Anyway, as far as this blog goes, we will try to put in an entry once or twice a week. I think I'll do all my entries on the Sabbath each week.

Until our next post, see you later faithful readers.

Pauly


P.s - for those noobs who need an explanation, this wikipedia article relating to noobs should bring you up to speed. Noobs.


Origin

The word newbie is a variant of 'new boy' and comes from British public school and military slang. Its earliest known usage on the Internet may have been on the USENET newsgroup talk.bizarre[1].

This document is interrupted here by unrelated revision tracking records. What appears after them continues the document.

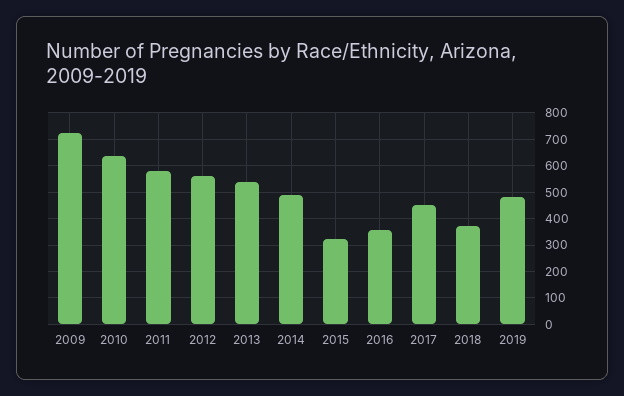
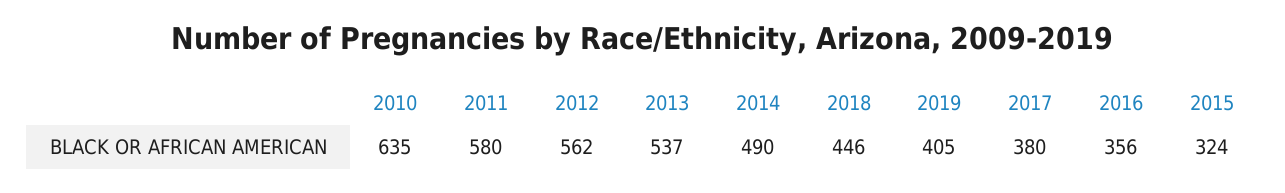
  {
-   "2009": 725,
    "2010": 635,
    "2011": 580,
    "2012": 562,
    "2013": 537,
    "2014": 490,
    "2015": 324,
    "2016": 356,
-   "2017": 450,
+   "2017": 380,
-   "2018": 375,
+   "2018": 446,
-   "2019": 475
+   "2019": 405
  }

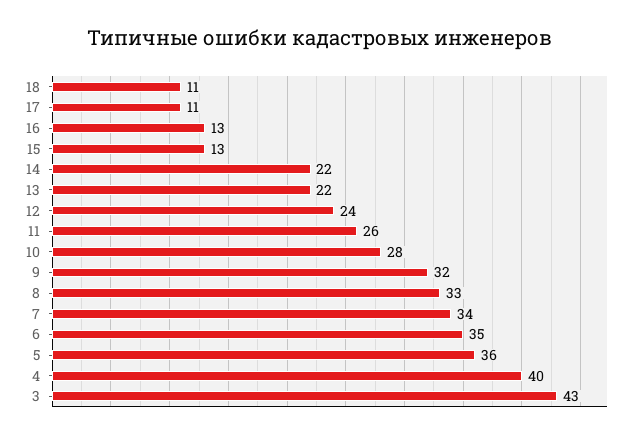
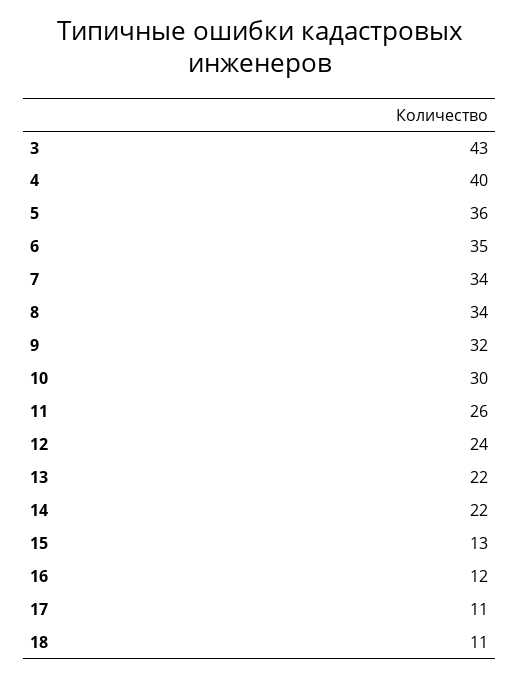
  {
    "18": 11,
    "17": 11,
-   "16": 13,
+   "16": 12,
    "15": 13,
    "14": 22,
    "13": 22,
    "12": 24,
    "11": 26,
-   "10": 28,
+   "10": 30,
    "9": 32,
-   "8": 33,
+   "8": 34,
    "7": 34,
    "6": 35,
    "5": 36,
    "4": 40,
    "3": 43
  }

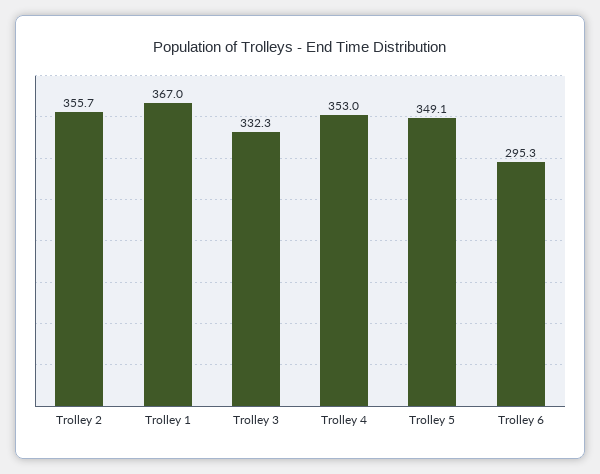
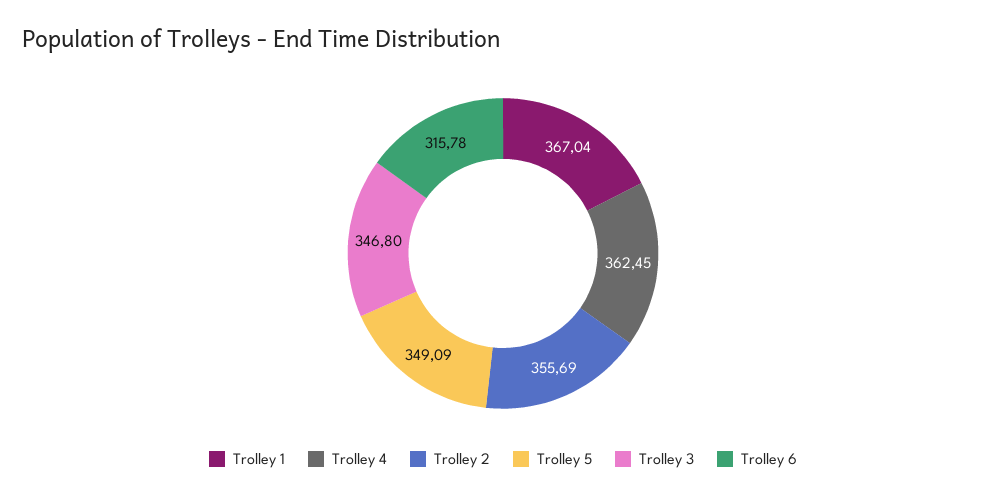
  {
    "Trolley 2": 355.69,
    "Trolley 1": 367.04,
-   "Trolley 3": 332.3,
+   "Trolley 3": 346.8,
-   "Trolley 4": 353,
+   "Trolley 4": 362.45,
    "Trolley 5": 349.09,
-   "Trolley 6": 295.3
+   "Trolley 6": 315.78
  }

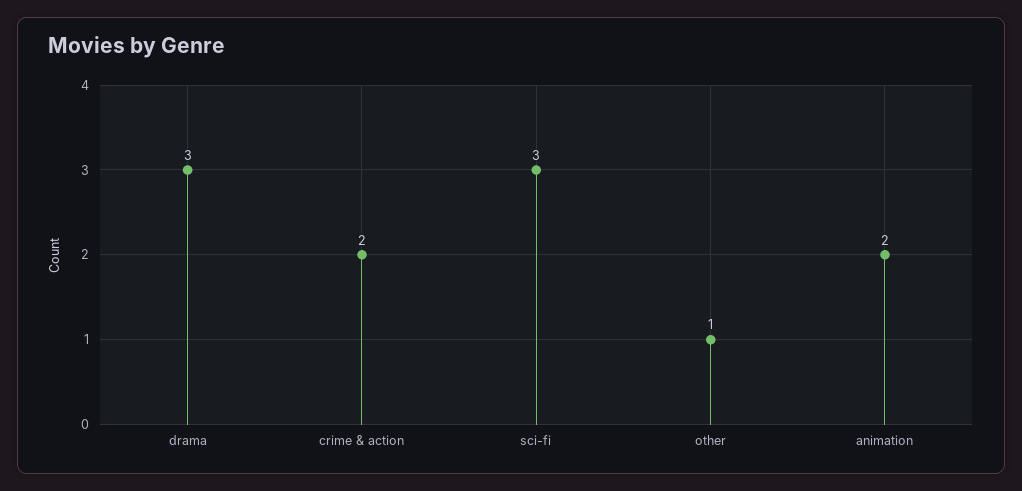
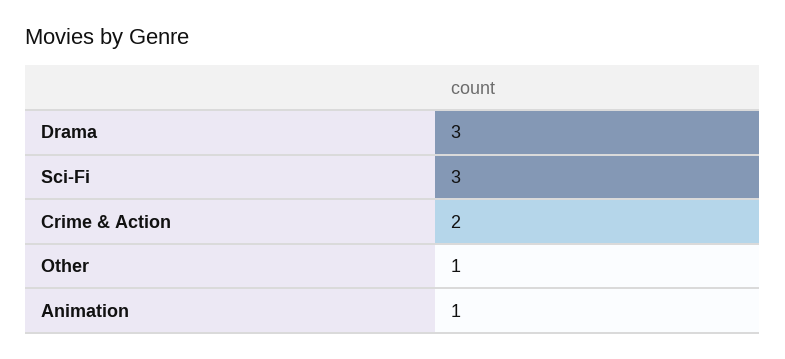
  {
    "drama": 3,
    "crime & action": 2,
    "sci-fi": 3,
    "other": 1,
-   "animation": 2
+   "animation": 1
  }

Before it entered popular discourse by way of the Internet, the term "newbie" had a limited usage among U.S. troops in the Vietnam War as a slang term for a new man in a unit.[2]

Alternative spellings

"Newbie" can be used as a term to identify newcomers to a game, place, or organization. The variant spellings of "newbie" are also used, especially in online games, as a catch-all insult regardless of the recipient's actual skill or experience. Someone who acts like a "newbie," but isn't one would be referred to as one of the variant spellings.[citation needed] The variant "noob" has become common in spoken English in parts of New York City and New Jersey as a substitute for the word dude. Alternative spellings include "newb," "n00b," "N00B," "noob," and "nub". These alternative spellings of the term, other than "newb," inherit the definition of "newbie" but are generally used in a derogatory manner to indicate uselessness because of the ignorance associated with being a newcomer.